**Source document:**
Even with the awkward gaps and misunderstandings, it is impossible to mistake the huge ambition in Mr Zhou’s words. There is laughter over the phone as he reflects on the company’s success in China.

“Mr Zhou just joked to say that he came to Tianhong Asset Management in order to create Yu’e Bao,” the translator explains. There are worse jokes out there.

Investment companies across the developed world have experienced a shakeout since the financial crisis, when the ocean of liquidity that had buoyed capital markets for over a decade abruptly dried up.

Since 2008, low interest rates and slow growth have dented returns for fund managers in the West. Droves of retail and institutional investors have responded by abandoning active funds in favour of cheaper, passively managed alternatives.

Traditional fund houses in Europe and the US have been forced to staunch outflows by lowering fees. This painful metamorphosis prompted many to launch their own passive funds, while others consolidated to improve economies of scale.

But in the five years since Mr Zhou abandoned his hedge fund to join Tianhong, the company has become the country’s main money manager and gathered billions of renminbi in assets.

Ant Financial, an affiliate of Alibaba, the Chinese ecommerce giant, agreed to buy a controlling stake in Tianhong just months after Yu’e Bao was launched.

Rivals have scrambled to catch up: Tencent, the internet company, and Xiaomi, the world’s third-largest smartphone maker, have both launched similar money market funds that use social media and mobile phones for distribution.

In the face of increasing competition, Mr Zhou is restless for the next innovation.

“All those using Yu’e Bao, they do have other wealth management needs and we need to serve those needs as well,” he says. “After Yu’e Bao we are trying to provide other wealth management products in a very low-cost and user-friendly way to as many users as possible. We are hoping to provide both bond and equity funds to more users in the future.”

A suite of index-tracking funds launched last year point to Tianhong’s ambitions in exchange traded funds, which can be bought and sold on exchanges.

The index funds have not been marketed and are small in terms of assets, but Mr Zhou told FTfm last month that feedback from users will be used to hone the products before launching them as ETFs. “In the future we plan to launch ETFs, but we don’t have a specific timeline,” he said.

**Data supplied:**
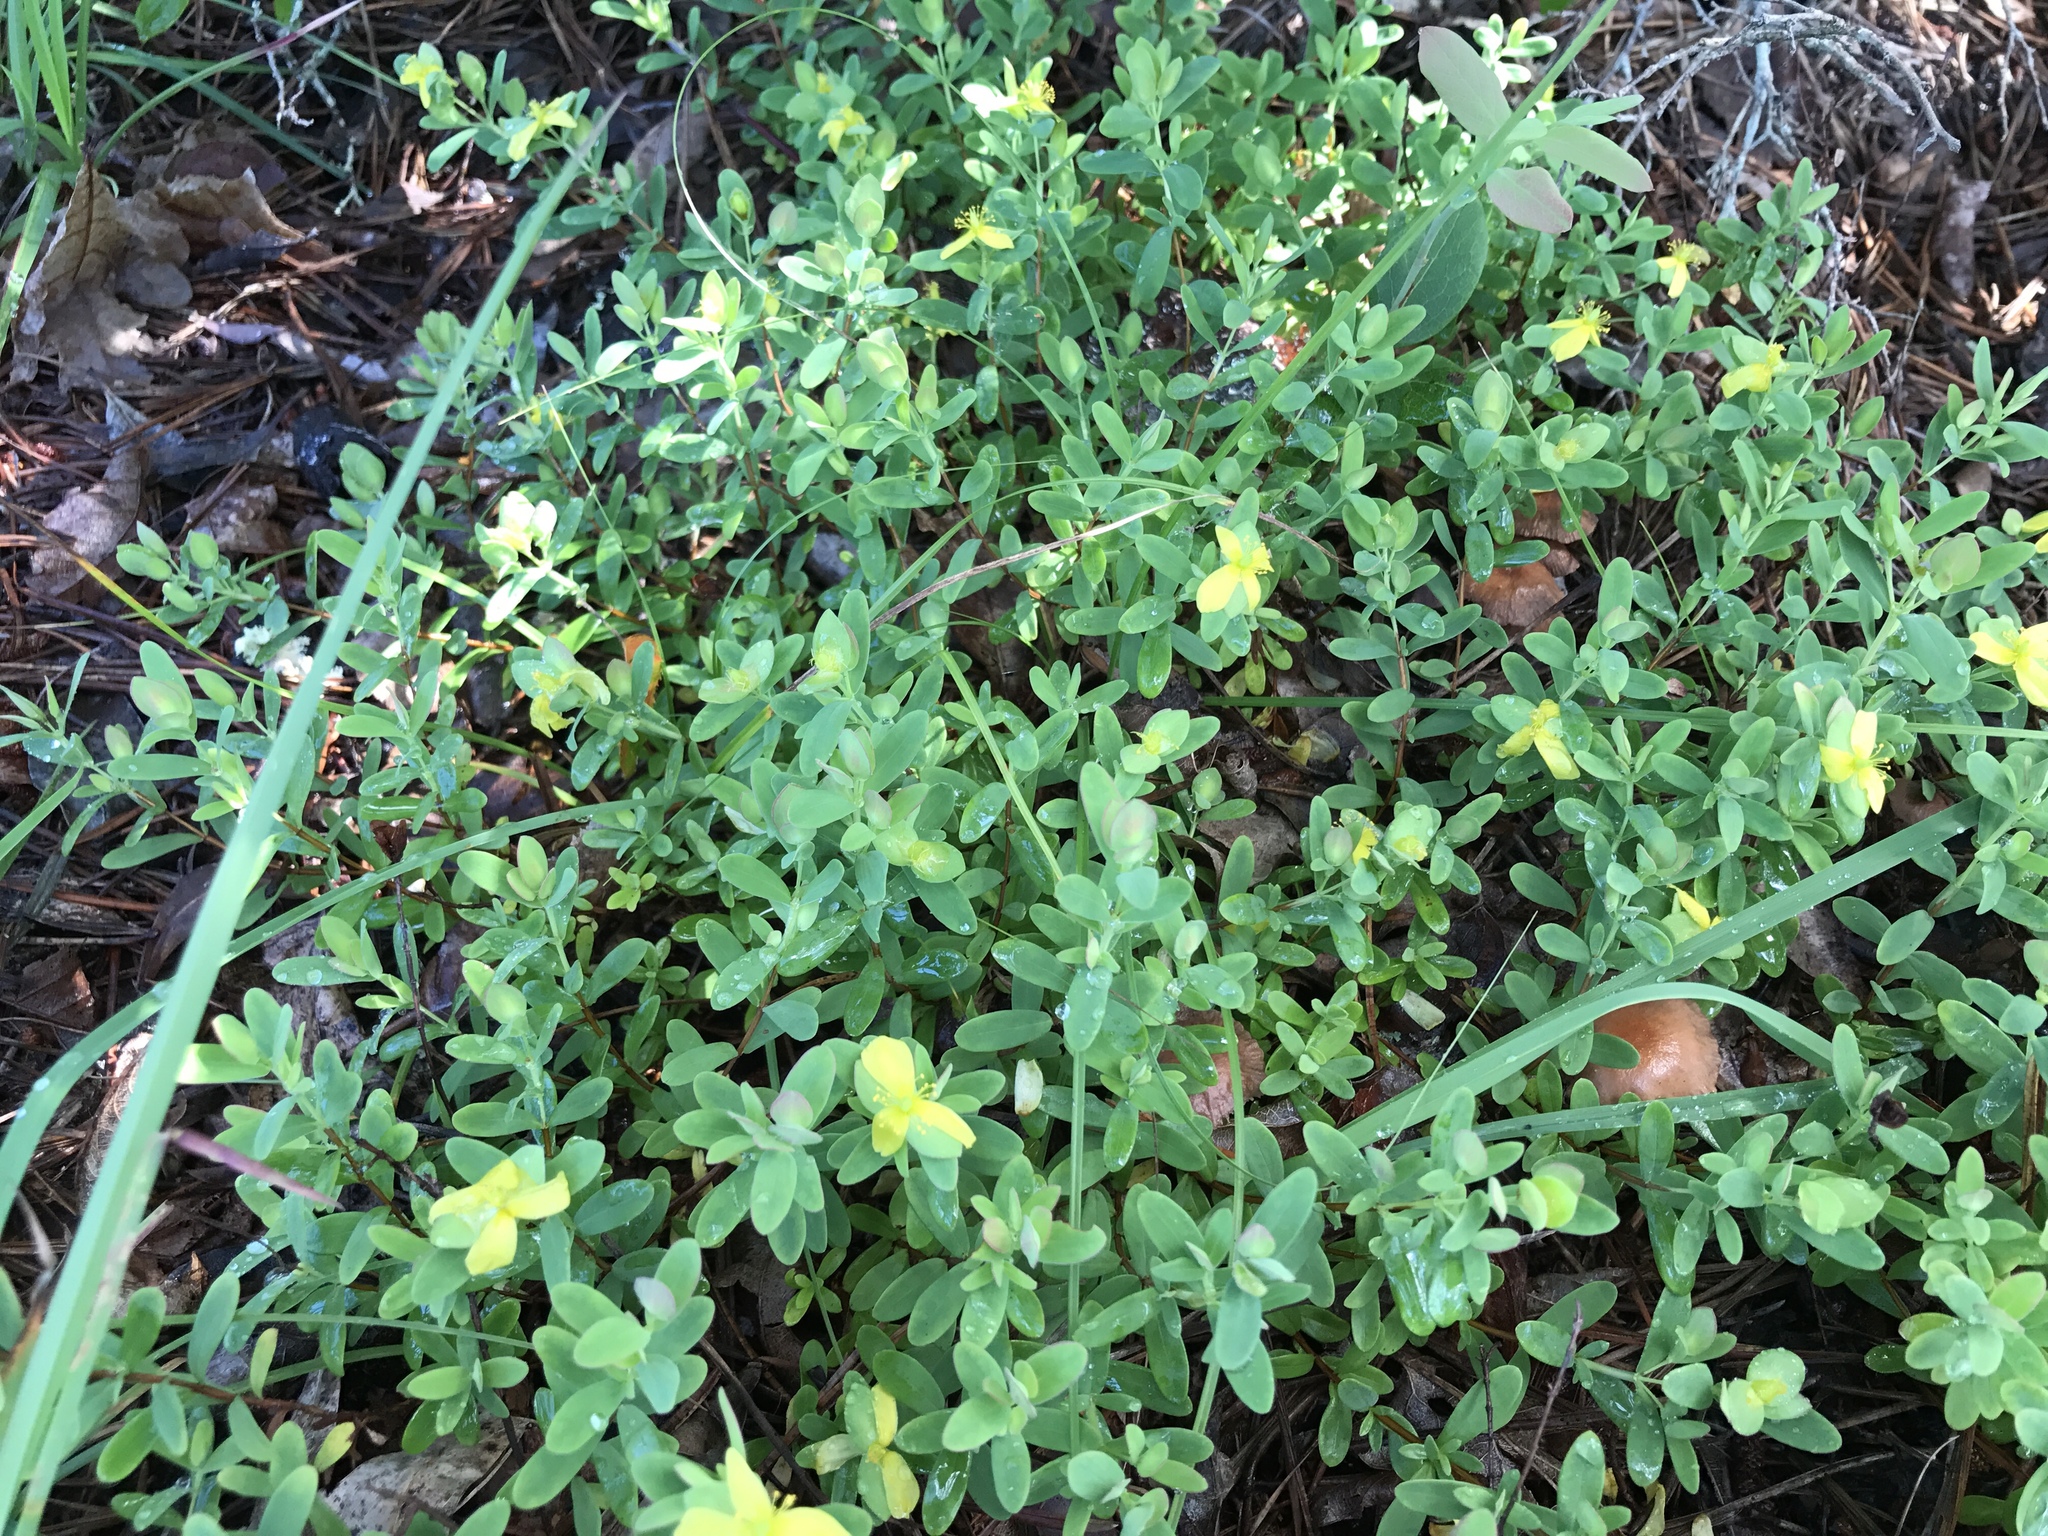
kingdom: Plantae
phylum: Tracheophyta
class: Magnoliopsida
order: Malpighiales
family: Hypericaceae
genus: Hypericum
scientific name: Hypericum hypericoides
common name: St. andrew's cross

==

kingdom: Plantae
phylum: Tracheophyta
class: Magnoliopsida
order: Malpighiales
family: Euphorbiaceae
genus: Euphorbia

==

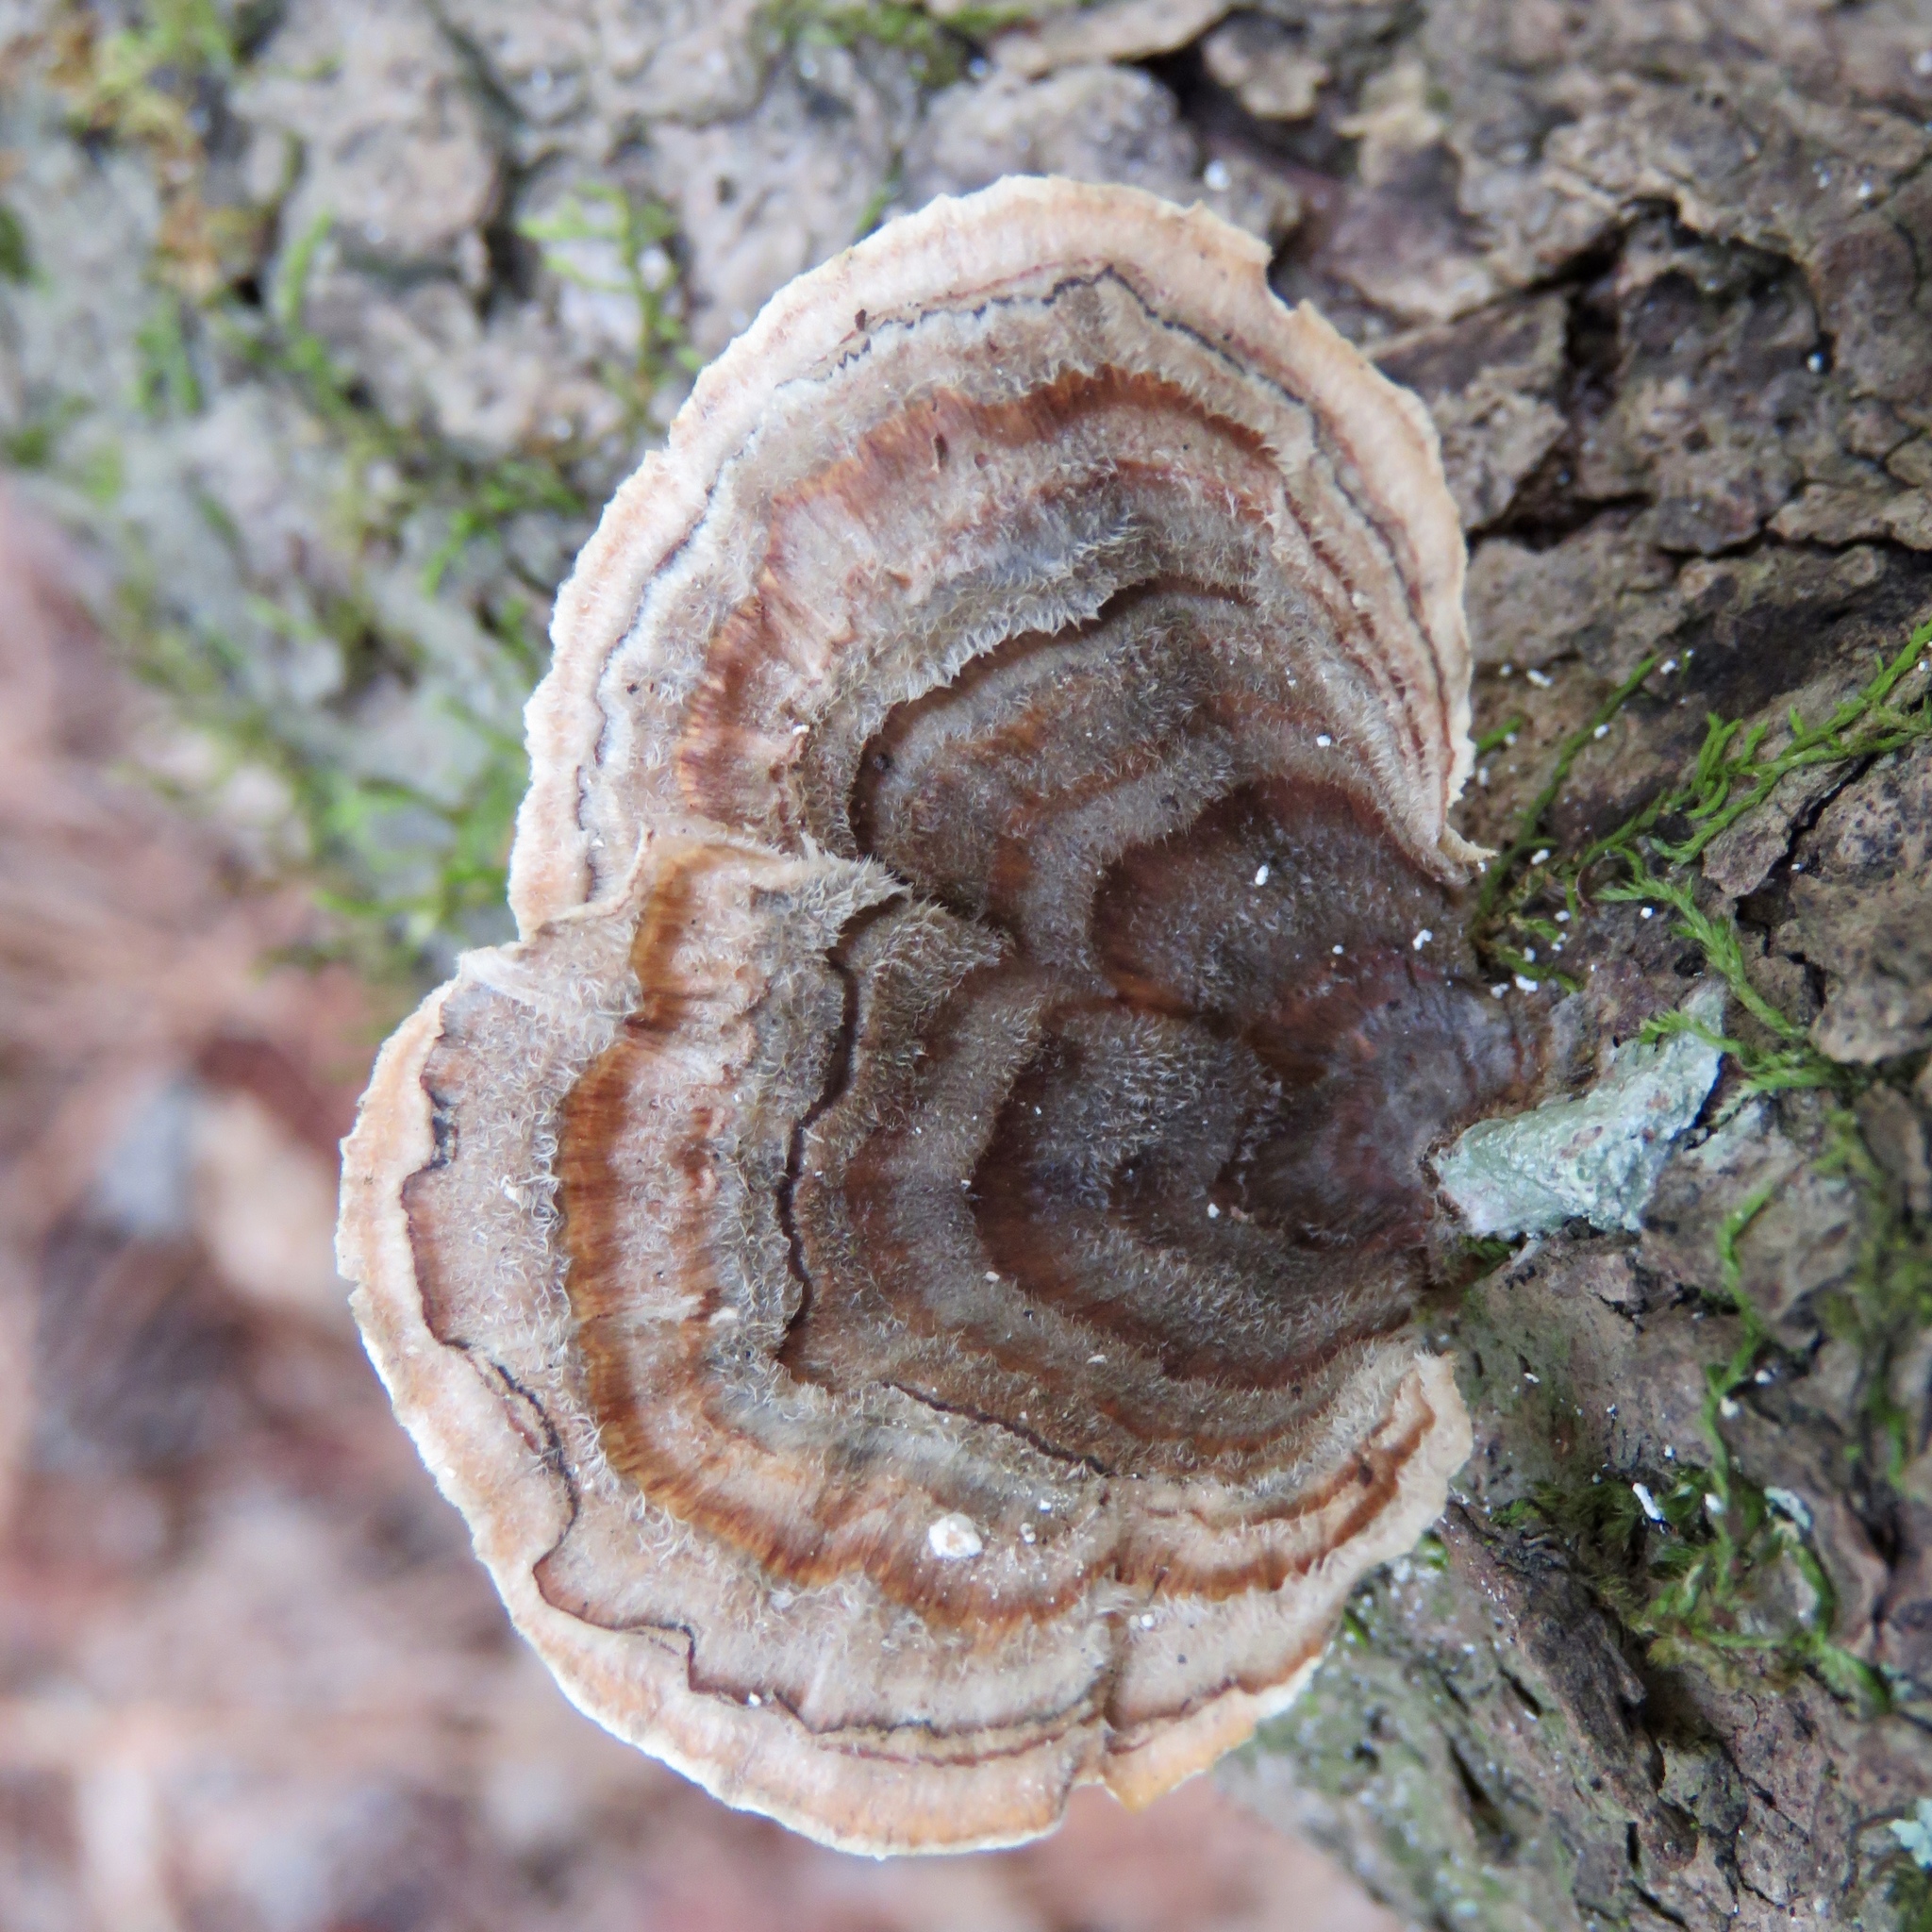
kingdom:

**Prompt 1:**
Answer these about the article on Tianhong Asset Management:
(a) Which company agreed to buy a controlling stake in Tianhong?
(b) What did traditional fund houses in Europe and the US lower to staunch outflows?
(c) Which two rivals launched similar money market funds?
**Prompt 2:** Can you pick up the article on Tianhong Asset Management after its last sentence and carry it on?
The records stand apart from the article on Tianhong Asset Management and are not part of it.

**Written reply 1:**
(a) Ant Financial, an affiliate of Alibaba.
(b) Their fees.
(c) Tencent and Xiaomi.

**Written reply 2:**
The main hurdle, he says, is that most Chinese investors are naive and miss out on returns during periods of volatility, such as those caused by widespread trading halts last summer.

“The saturation of markets in the past few years has been hurting our investors because they don’t really know how to select funds.

“They tend to sell at the very low point and then buy at a high point and get hurt by huge fluctuations of markets. They need some kind of financial advice.”

Ant Fortune, a wealth management app owned by Ant Financial, is trialling a background advice system, where a robo-adviser profiles investors and offers them portfolios that suit their needs.

If it works, it could provide the stepping stone Tianhong needs to launch ETFs and push actively managed funds.

With its 300m user base and the financial muscle of Alipay behind it, such a move by Tianhong could thrust China into a new age of retail investment.

There are also billions of investors in other developing markets to target. Ant Financial is mobilising for expansion in emerging markets under Eric Jing, its new chief executive.

Mr Jing has said that Ant Financial will aim to provide financial services to more than 2bn users over the next 10 years by partnering with companies abroad. Earlier this month it announced a tie-up with the online payments business of Charoen Pokphand Group, the Thai company.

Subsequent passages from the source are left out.